= Gustav Wagner (doctor) =

Gustav Wagner (born 18 January 1918; died 16 September 2006) was a German doctor, a dermatologist and an expert in medical informatics.

==Biography==
Wagner attended the Realgymnasium in Hanover, and studied medicine in Leipzig and Berlin.

In 1951, he established the first professional organisation for medical informatics in Germany (and among the first worldwide), the Gesellschaft fur Medizinische Dokumentation, Informatik und Statistik, initially as a subgroup of the Deutsche Gesellschaft für Dokumentation.

Also from 1951, he edited with Heinz-Egon Kleine-Natrop Schriftenreihe der Nordwestdeutschen Dermatologischen Gesellschaft.

In 1961, he was the senior physician in the Department of Dermatology at the Medical Center of the University of Kiel.

He was the first editor of the journal Methods of Information in Medicine (1962-5) and served as the journal's editor-in-chief for 26 years, through to 1988. He continued as a senior editor on the journal through to at least 2011.

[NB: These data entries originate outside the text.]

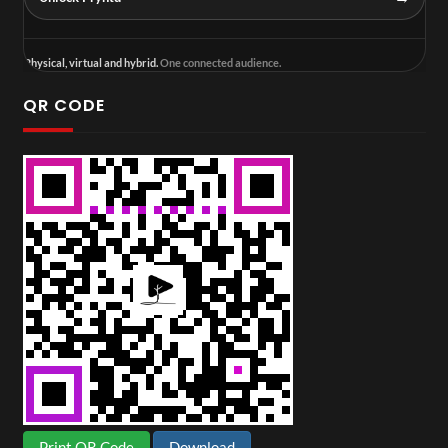
Physical, virtual and hybrid.
One connected audience.
QR CODE
Print QR Code
Download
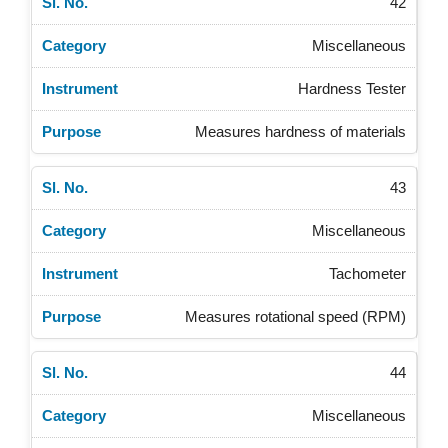
42
Miscellaneous
Hardness Tester
Measures hardness of materials
43
Miscellaneous
Tachometer
Measures rotational speed (RPM)
44
Miscellaneous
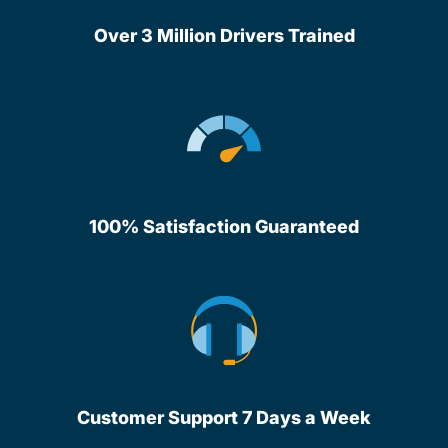
Over 3 Million Drivers Trained
100% Satisfaction Guaranteed
Customer Support 7 Days a Week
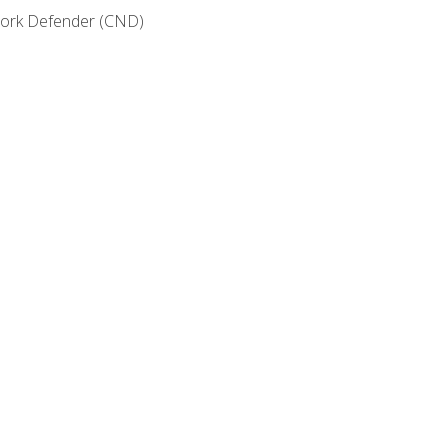
etwork Defender (CND)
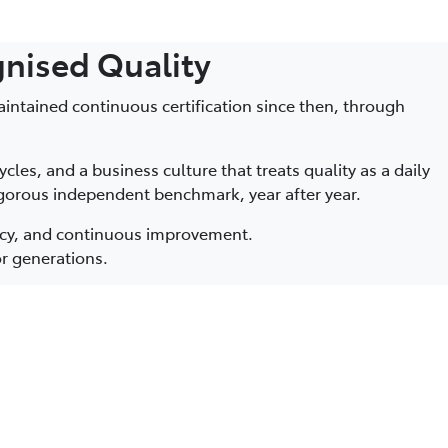
gnised Quality
aintained continuous certification since then, through
les, and a business culture that treats quality as a daily
rigorous independent benchmark, year after year.
ncy, and continuous improvement.
or generations.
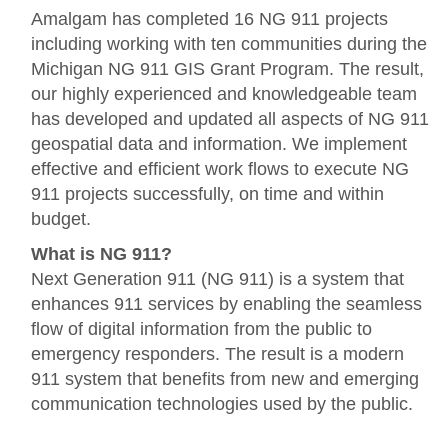
Amalgam has completed 16 NG 911 projects
including working with ten communities during the
Michigan NG 911 GIS Grant Program. The result,
our highly experienced and knowledgeable team
has developed and updated all aspects of NG 911
geospatial data and information. We implement
effective and efficient work flows to execute NG
911 projects successfully, on time and within
budget.
What is NG 911?
Next Generation 911 (NG 911) is a system that
enhances 911 services by enabling the seamless
flow of digital information from the public to
emergency responders. The result is a modern
911 system that benefits from new and emerging
communication technologies used by the public.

Wagner also wrote articles on the history of medicine.

==Selected Publications==
- with R. Thome: Dokumentation, Datenverarbeitung und Statistik in der Medizin. 1975; 2nd edition 1983.
- with S. Koller: Handbuch der medizinischen Dokumentation und Datenverarbeitung.
- with C. O. Köhler: Interaktive Datenverarbeitung in der Medizin. 1976.
- with O. Nacke: Dokumentation und Information im Dienste der Gesundheitspflege. 1976.
- with C. S. Muir: Directory of On-going Research in Cancer Epidemiology. 1976 ff. (annually).
- Laboratory Information System – Hospital Pharm. System. 1978.
- Tumor-Lokalisationsschlüssel. 2nd edition. 1979.
- with R. Frentzel-Beyme, R. Leutner & H. Wiebelt: Krebsatlas der Bundesrepublik Deutschland. 1979.
- with M. Blohmke & H. Schipperges: Medizinische Ökologie. 1979.
- with B. Spieß & Otto Scheibe: TNM-Atlas. 1982.
- with Ekkehard Grundmann: Basisdokumentation für Tumorkranke. 1983.
- with C. O. Köhler & P. Tautu: Der Beitrag der Informationsverarbeitung zum Fortschritt der Medizin. 1984.
- with N. Becker & R. Frentzel-Beyme: Krebsatlas für die Bundesrepublik Deutschland. 2nd edition. 1985.
- with H. J. Bochnik: Spielräume. 1985.